● TASK STATEMENT
Reproduce the records below verbatim, line for line, and leave the pictures out of your answer.

● DATA EXTRACT
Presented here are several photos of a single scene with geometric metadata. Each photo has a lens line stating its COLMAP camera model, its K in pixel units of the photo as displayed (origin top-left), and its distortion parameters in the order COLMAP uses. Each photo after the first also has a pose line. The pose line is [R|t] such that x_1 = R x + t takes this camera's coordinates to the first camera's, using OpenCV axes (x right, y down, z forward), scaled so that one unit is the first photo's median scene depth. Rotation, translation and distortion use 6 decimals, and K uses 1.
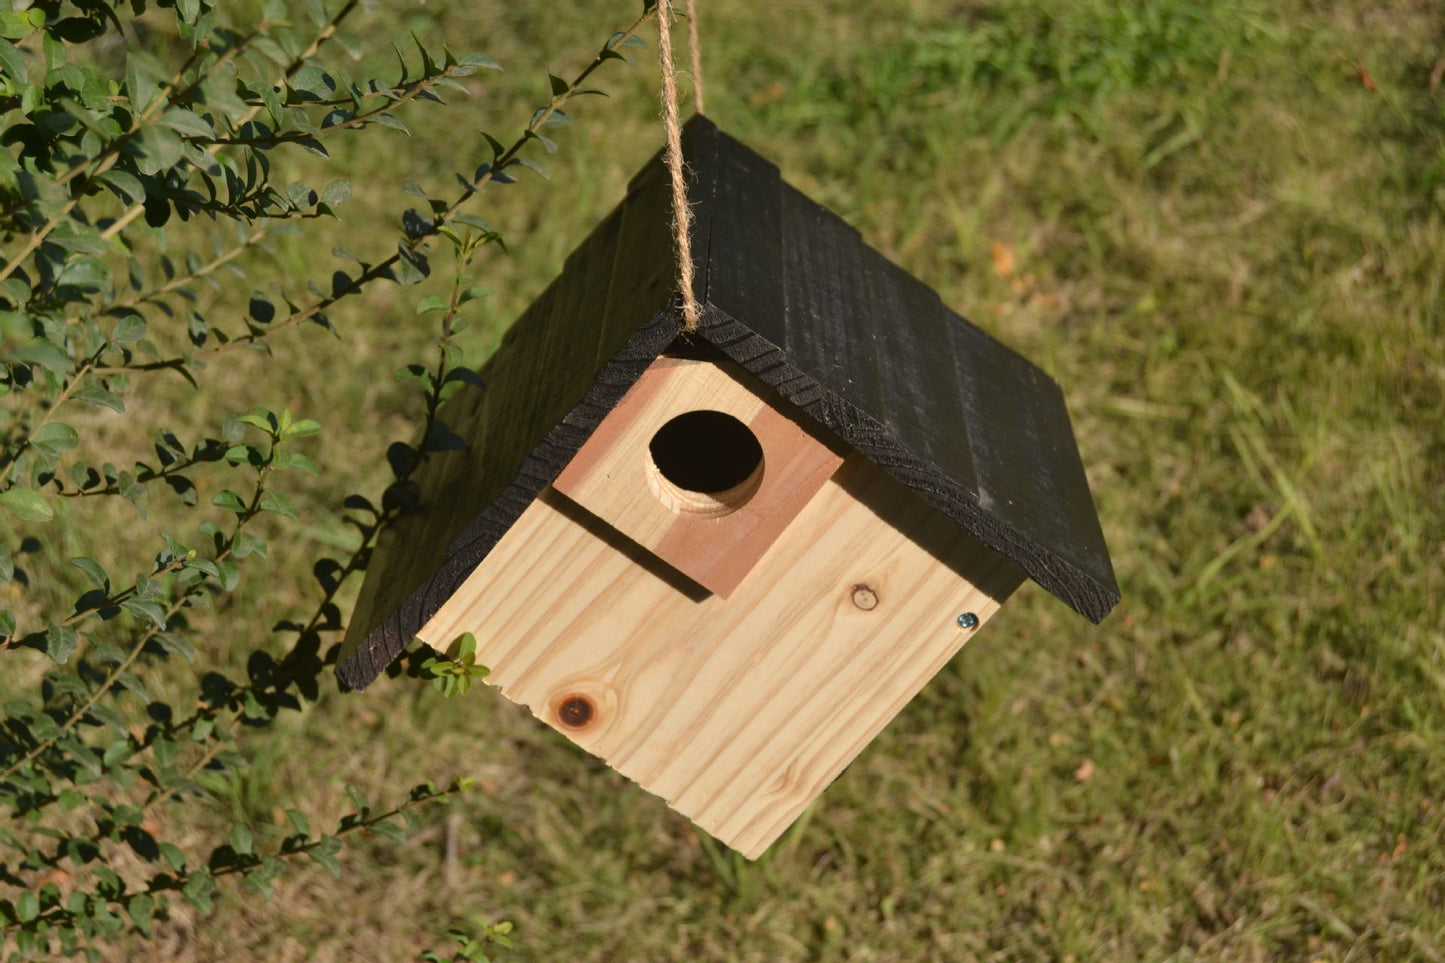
lens RADIAL K [[2340.5, 0, 722.5], [0, 2340.5, 481.5], [0, 0, 1]] dist [0.002522, 0.010627]
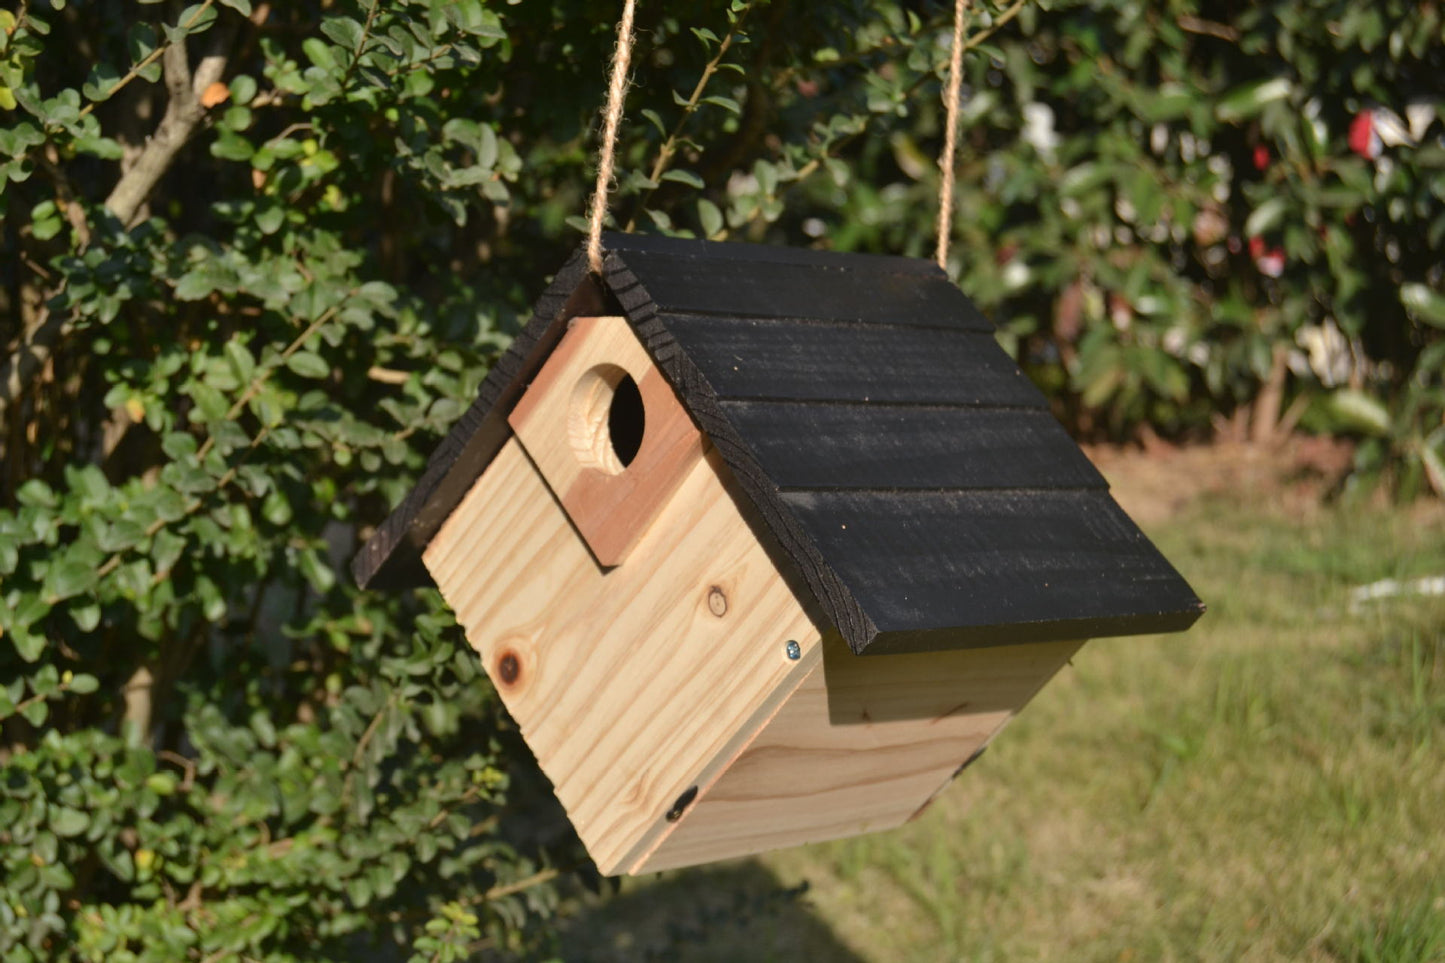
lens RADIAL K [[2340.5, 0, 722.5], [0, 2340.5, 481.5], [0, 0, 1]] dist [0.002522, 0.010627]
pose [[0.719161, 0.160863, -0.675966, 0.725788], [-0.398737, 0.892253, -0.211882, 0.213917], [0.569049, 0.421910, 0.705815, 0.278981]]
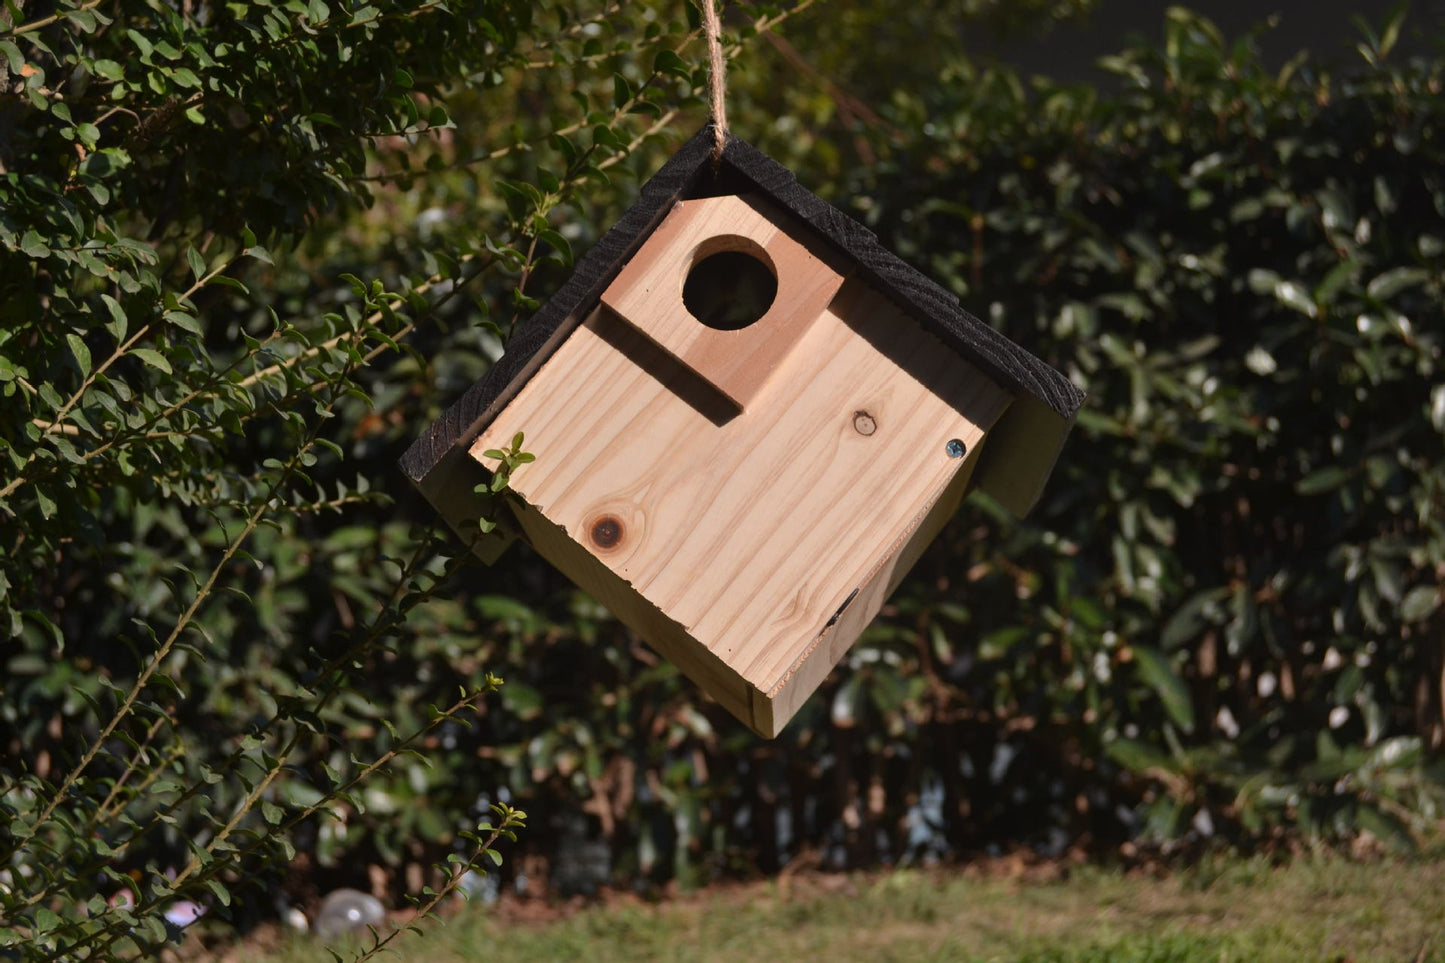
lens RADIAL K [[2340.5, 0, 722.5], [0, 2340.5, 481.5], [0, 0, 1]] dist [0.002522, 0.010627]
pose [[0.999569, 0.013431, -0.026121, 0.021399], [-0.026610, 0.790581, -0.611779, 0.776185], [0.012434, 0.612210, 0.790598, 0.109706]]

● TASK SOLUTION
Presented here are several photos of a single scene with geometric metadata. Each photo has a lens line stating its COLMAP camera model, its K in pixel units of the photo as displayed (origin top-left), and its distortion parameters in the order COLMAP uses. Each photo after the first also has a pose line. The pose line is [R|t] such that x_1 = R x + t takes this camera's coordinates to the first camera's, using OpenCV axes (x right, y down, z forward), scaled so that one unit is the first photo's median scene depth. Rotation, translation and distortion use 6 decimals, and K uses 1.
lens RADIAL K [[2340.5, 0, 722.5], [0, 2340.5, 481.5], [0, 0, 1]] dist [0.002522, 0.010627]
lens RADIAL K [[2340.5, 0, 722.5], [0, 2340.5, 481.5], [0, 0, 1]] dist [0.002522, 0.010627]
pose [[0.719161, 0.160863, -0.675966, 0.725788], [-0.398737, 0.892253, -0.211882, 0.213917], [0.569049, 0.421910, 0.705815, 0.278981]]
lens RADIAL K [[2340.5, 0, 722.5], [0, 2340.5, 481.5], [0, 0, 1]] dist [0.002522, 0.010627]
pose [[0.999569, 0.013431, -0.026121, 0.021399], [-0.026610, 0.790581, -0.611779, 0.776185], [0.012434, 0.612210, 0.790598, 0.109706]]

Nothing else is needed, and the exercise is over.